If convicted, most of the defendants face life in prison. Some of the attacks attributed to November 17, such as the 1975 assassination of CIA station chief Richard Welch, are not included in the indictment because Greece has a 20-year statute of limitations.

Giotopoulos has been indicted on 1,000 counts. They include involvement in murder, attempted murder, a bombing attack and attempted bombing as well as two robberies. Giotopoulos has denied the charges.

Another November 17 figure, Dimitris Koufontinas, has been charged with 84 counts and Savvas Xeros, regarded as the group's leading assassin, with 78 counts.
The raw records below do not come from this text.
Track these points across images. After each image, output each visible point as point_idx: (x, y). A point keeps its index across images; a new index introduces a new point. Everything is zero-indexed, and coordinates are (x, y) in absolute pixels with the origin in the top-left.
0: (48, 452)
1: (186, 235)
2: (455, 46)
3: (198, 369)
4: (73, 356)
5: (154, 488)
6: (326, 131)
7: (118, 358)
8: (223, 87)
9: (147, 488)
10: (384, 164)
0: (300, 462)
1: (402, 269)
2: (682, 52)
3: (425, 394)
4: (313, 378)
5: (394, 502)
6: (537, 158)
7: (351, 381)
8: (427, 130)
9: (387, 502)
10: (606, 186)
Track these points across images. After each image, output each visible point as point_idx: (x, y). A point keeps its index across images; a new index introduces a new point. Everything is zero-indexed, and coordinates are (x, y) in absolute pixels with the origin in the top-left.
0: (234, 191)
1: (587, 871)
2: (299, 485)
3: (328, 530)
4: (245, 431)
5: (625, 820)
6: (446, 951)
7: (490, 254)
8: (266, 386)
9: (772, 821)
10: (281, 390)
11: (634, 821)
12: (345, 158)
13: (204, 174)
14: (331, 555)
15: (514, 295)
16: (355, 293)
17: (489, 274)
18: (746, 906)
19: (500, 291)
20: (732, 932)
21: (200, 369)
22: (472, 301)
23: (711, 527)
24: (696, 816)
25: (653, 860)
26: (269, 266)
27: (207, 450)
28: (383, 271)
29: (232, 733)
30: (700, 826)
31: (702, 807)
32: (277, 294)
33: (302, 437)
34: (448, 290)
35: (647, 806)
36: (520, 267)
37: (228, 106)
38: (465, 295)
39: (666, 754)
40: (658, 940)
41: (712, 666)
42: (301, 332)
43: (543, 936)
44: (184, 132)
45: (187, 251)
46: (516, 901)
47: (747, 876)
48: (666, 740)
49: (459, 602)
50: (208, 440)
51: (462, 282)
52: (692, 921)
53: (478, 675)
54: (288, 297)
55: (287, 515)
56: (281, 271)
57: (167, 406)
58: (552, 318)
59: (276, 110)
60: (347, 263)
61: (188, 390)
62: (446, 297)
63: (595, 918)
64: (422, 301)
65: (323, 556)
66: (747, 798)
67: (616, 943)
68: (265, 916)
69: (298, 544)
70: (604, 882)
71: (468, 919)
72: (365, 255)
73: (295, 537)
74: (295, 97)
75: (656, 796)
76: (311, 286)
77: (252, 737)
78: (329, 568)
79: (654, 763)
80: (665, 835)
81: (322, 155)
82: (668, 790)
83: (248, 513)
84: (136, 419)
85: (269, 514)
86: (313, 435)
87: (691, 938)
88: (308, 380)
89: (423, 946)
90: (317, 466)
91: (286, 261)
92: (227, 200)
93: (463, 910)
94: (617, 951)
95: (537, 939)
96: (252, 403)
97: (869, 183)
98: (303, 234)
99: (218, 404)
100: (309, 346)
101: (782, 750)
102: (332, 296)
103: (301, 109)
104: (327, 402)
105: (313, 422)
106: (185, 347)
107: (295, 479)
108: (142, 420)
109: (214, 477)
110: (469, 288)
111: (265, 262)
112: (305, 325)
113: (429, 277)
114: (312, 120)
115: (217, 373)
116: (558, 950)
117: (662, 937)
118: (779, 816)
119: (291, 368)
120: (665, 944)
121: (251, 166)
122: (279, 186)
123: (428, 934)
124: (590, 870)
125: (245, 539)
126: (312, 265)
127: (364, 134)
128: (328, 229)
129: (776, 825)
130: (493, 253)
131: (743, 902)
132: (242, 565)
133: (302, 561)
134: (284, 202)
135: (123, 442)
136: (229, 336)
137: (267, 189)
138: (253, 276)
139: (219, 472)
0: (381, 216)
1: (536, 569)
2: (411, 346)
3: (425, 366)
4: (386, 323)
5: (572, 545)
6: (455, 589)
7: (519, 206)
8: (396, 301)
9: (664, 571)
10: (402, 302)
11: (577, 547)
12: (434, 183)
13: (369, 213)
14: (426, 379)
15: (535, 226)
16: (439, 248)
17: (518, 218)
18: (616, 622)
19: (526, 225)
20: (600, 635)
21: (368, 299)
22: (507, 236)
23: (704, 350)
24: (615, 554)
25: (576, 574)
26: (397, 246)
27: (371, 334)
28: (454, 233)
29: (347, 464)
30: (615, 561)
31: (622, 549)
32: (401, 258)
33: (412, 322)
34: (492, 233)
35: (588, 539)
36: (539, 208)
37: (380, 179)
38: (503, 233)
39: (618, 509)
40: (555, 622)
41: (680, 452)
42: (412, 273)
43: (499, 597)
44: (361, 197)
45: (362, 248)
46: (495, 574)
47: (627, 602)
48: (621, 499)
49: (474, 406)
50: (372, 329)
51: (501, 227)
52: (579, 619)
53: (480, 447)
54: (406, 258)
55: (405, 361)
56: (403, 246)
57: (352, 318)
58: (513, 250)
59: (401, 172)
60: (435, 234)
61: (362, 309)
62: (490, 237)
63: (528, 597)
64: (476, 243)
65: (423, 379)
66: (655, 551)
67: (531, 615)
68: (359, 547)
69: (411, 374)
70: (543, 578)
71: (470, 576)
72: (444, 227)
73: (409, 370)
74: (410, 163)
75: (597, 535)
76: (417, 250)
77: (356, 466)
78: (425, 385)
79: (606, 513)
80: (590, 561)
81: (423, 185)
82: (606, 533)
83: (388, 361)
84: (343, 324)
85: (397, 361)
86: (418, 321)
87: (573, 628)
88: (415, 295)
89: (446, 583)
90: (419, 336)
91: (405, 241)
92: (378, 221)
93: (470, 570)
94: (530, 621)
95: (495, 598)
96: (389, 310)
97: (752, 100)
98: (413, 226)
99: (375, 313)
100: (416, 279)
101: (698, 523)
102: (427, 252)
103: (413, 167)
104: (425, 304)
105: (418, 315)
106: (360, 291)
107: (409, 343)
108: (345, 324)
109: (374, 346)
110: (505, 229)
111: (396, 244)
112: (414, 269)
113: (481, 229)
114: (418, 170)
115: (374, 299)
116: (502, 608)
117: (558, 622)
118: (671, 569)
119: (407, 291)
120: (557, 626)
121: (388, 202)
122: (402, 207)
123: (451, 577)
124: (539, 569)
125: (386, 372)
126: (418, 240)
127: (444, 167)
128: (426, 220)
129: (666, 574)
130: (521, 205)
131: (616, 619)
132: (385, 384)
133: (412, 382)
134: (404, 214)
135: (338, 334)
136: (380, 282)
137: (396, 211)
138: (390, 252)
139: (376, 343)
Both men are accused of being responsible for most of the killings by November 17.

The trial of 19 defendants is expected to disclose new details of the 28-year insurgency campaign in Greece by November 17. The group is said have been responsible for more than 100 attacks since 1975, including bombings and assassinations of British, Turkish and U.S. diplomats.

Families of the victims are hoping the trial will discuss the failure of Greek authorities to arrest any November 17 suspect until July 2002. Greek parliamentarian Alexandros Lykourezos has intimated that November 17 could have enjoyed protection from sympathizers within Greece's left-wing governments.

"I think the question of why nothing happened for 27 years needs to be investigated, to find out if there are people responsible for that," Lykourezos said.

Some Greek analysts believe the arrests of November 17 suspects was motivated by the Olympic Games in Athens scheduled for 2004. The analysts said Greek leaders had concluded that without a strong public effort against terrorism many countries would stay away from the Olympic Games.